In Florida, many were committing fraud. For the past two years, the state has led the nation by far in mortgage fraud and has been at or near the top in many prior years. Florida accounted for more than 27 percent of all home loans nationally that were investigated in 2010, the LesixNexis Mortgage Asset Research Institute reported in May.

In 2008, The Miami Herald found that the state had licensed 4,000 brokers who had criminal backgrounds, with members of that group committing $85 million in fraud. Many of them were setting up straw buyers to qualify for mortgages and then stole the money.

Cases like these led to more regulation.

A Florida law that took effect late last year ramped up requirements for brokers and lenders.
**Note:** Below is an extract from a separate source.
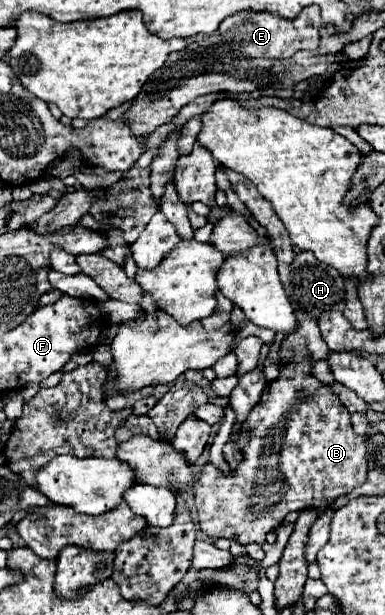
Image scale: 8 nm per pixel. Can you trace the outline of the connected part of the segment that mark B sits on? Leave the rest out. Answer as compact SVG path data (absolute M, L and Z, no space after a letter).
M291 299L295 317L299 327L295 333L287 335L279 349L279 361L283 363L279 379L269 383L263 391L261 401L253 407L243 425L245 431L251 431L247 445L241 449L243 461L231 469L231 473L223 473L213 463L203 465L197 481L193 483L193 497L197 507L197 517L201 531L211 539L235 539L241 545L247 543L265 543L265 535L275 531L287 513L301 509L321 509L325 511L339 495L351 493L367 479L367 443L363 437L355 437L351 427L351 417L339 397L331 387L323 383L287 383L293 379L305 379L311 373L311 365L315 361L323 361L329 357L327 343L319 337L317 319L311 319L305 311L299 311L295 299Z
They now must renew their licenses annually, and the cost of the application fee and collateral costs increased $50 to $332. The renewal cost is $254, an increase of $104. The new laws also require annual criminal background checks for license renewals and disqualify people from ever obtaining licenses if they've been convicted of any felony that includes fraud.
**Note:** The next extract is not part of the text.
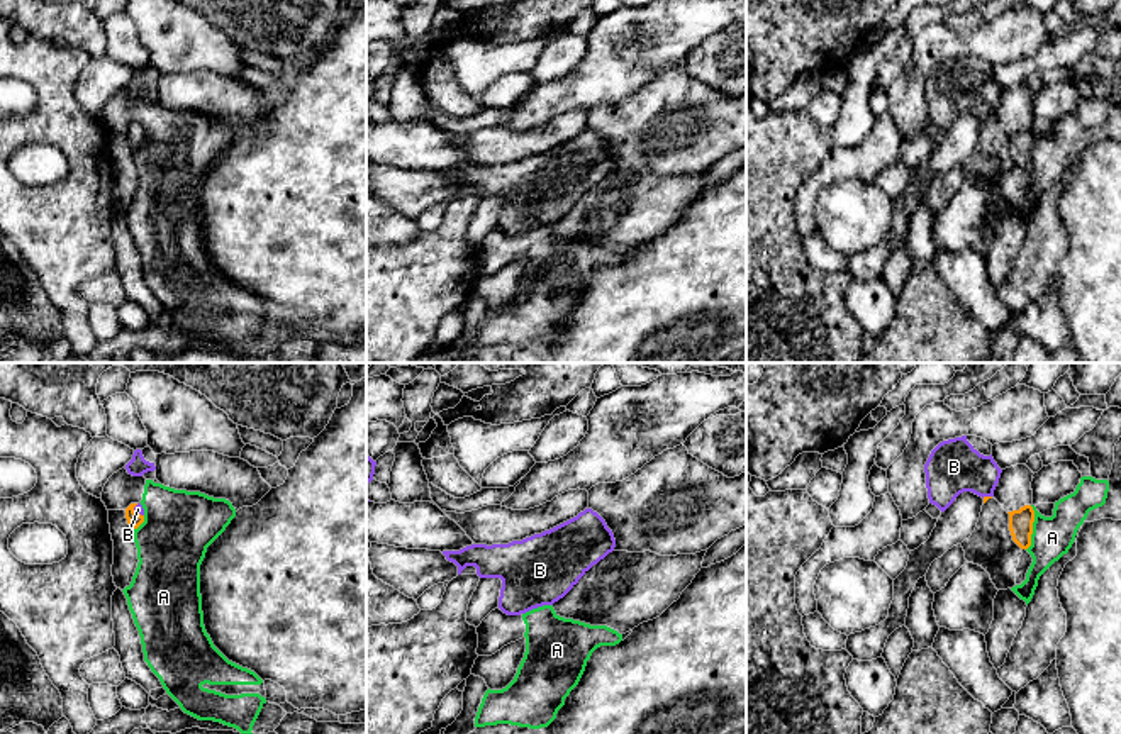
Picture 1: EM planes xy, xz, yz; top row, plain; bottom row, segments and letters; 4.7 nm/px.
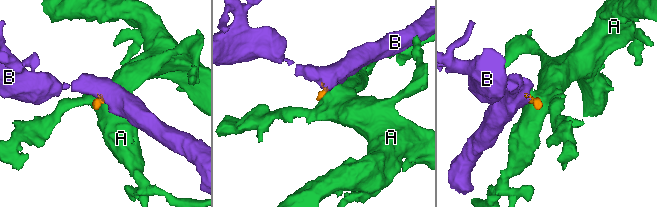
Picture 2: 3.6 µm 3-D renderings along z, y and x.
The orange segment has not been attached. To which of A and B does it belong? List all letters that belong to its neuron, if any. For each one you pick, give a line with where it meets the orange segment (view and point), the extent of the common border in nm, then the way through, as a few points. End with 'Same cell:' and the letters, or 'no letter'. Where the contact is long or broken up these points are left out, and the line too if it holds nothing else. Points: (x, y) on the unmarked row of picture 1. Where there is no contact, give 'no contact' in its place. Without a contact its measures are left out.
B: xy (134, 133) | 70 nm | across xy (134, 141), (134, 133), (138, 129)
Same cell: B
On the federal level, the Dodd-Frank Act passed last year put new restrictions on the types of mortgages that can be written and removed lender incentives for steering borrowers to high-cost loans. The feds in 2008 also passed the SAFE act, which requires each loan originator to complete 20 hours of pre-license education and an additional eight hours of continuing education each year.

Broker Linda Knowlton said the system has swung from one extreme to the other.
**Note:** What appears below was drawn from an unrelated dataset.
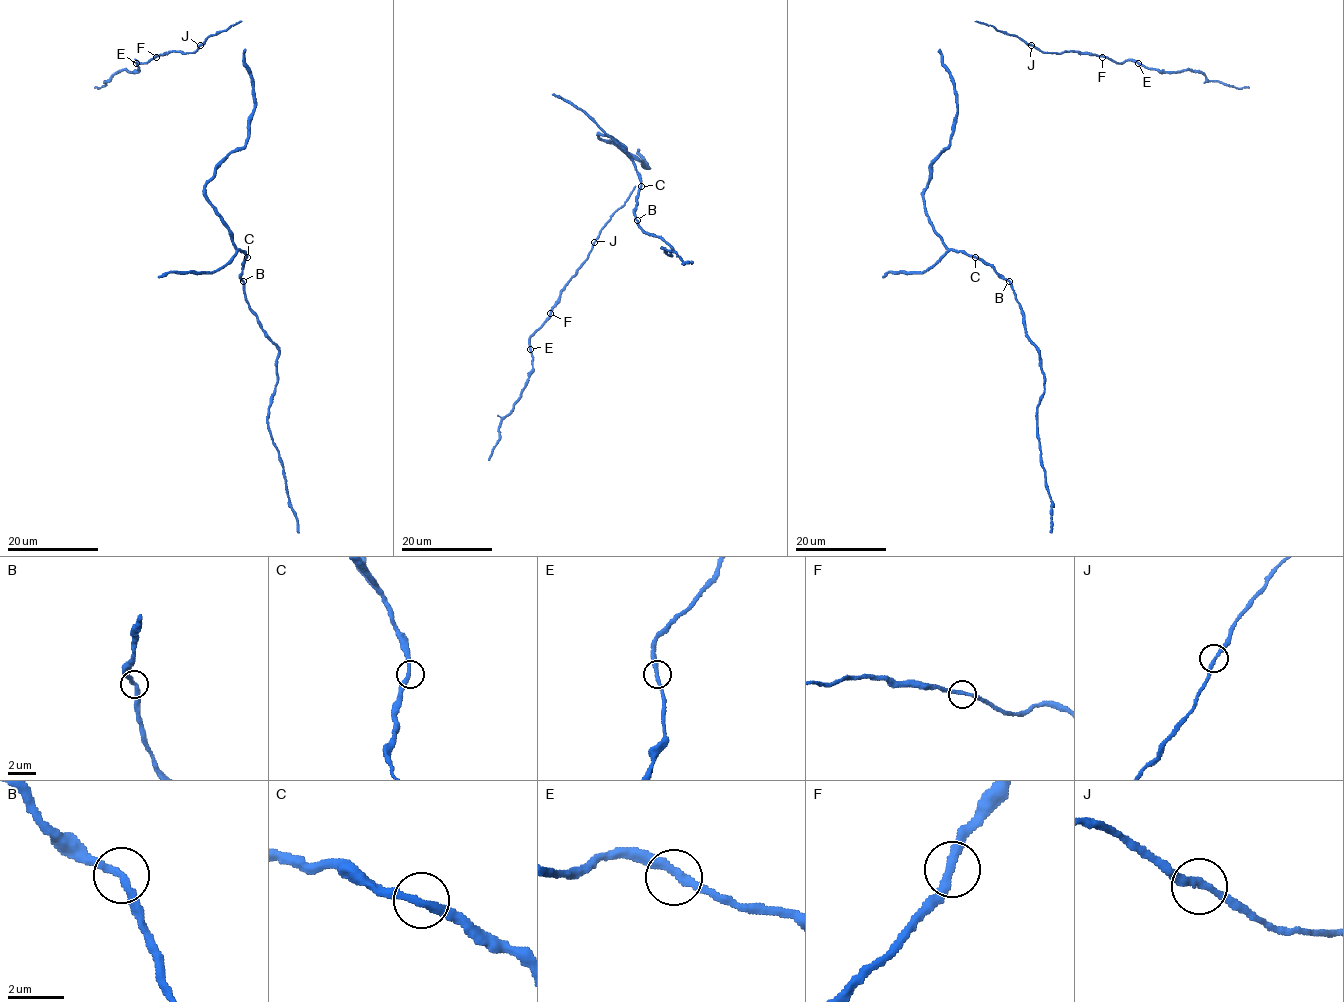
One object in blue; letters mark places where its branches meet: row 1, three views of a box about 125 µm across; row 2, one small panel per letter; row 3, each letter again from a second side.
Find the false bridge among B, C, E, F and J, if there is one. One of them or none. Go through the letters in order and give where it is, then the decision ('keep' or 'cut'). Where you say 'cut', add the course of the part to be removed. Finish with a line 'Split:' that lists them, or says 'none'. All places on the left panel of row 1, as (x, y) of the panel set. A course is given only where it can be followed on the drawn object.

"There just weren't any checks and balances in the system," said Knowlton, vice president of Mortgage Group Services in Fort Myers. "There are now so many it's sometimes difficult to do your jobs."

But even with the tougher regulations, the crime continues. In late April, state law enforcement officials announced they had arrested five people in Tampa for their roles in a mortgage fraud scheme. Fifty fraudulent residential mortgage loan applications and associated documents allegedly were sent to lenders in several counties in west-central Florida.

Just a month earlier, state authorities and the Flagler County Sheriff's Office arrested 11 people from the Miami area on racketeering charges after a two-year investigation. That case also allegedly involved mortgage brokers in Flagler, Volusia and Lake counties in east-central Florida. The investigation, named "Operation Fast Cash Kickback," found falsified appraisals among several other schemes.

The penalties can be severe. Earlier this year, the former president of a New Jersey-based mortgage company was sentenced to 14 years in federal prison for orchestrating a $136 million fraud.

But even for honest brokers, it has been a tough business to stay with.

Kristi Endres earned some $250,000 annually for three straight years from 2004 to 2006 writing mortgages in the overheated Fort Myers market. The housing bust not only got her, but her husband, John, who had a profitable excavating business in southwest Florida, the part of the state hardest hit by the housing crisis.

"We pretty much lost everything," said Endres, who is living this summer in Madison, Wis., where her husband has found work. "Before we lost every dime we ever had we finally decided we had to pack it in."

They sold their waterfront home for a third of the once-appraised $750,000 price and are buying a 40-foot motorhome so they can travel to places where they find work.

She has returned to school and earned a degree so she can work as a physicians' assistant. "We all take our hard knocks and learn from it," said Endres, who lived in Florida for 28 years and still returns for winters and maintains residency in the state.

"Our story is very similar to a lot of other people we know," she said. "Most of my friends lost pretty much everything they had."

Ferrie said even though the tightened rules have hurt some, overall they've been good for the industry.

"The qualified ones are still out there," he said. "The lenders are still loaning money, but they've tightened their belts because of the guidelines. The leniency has gone away."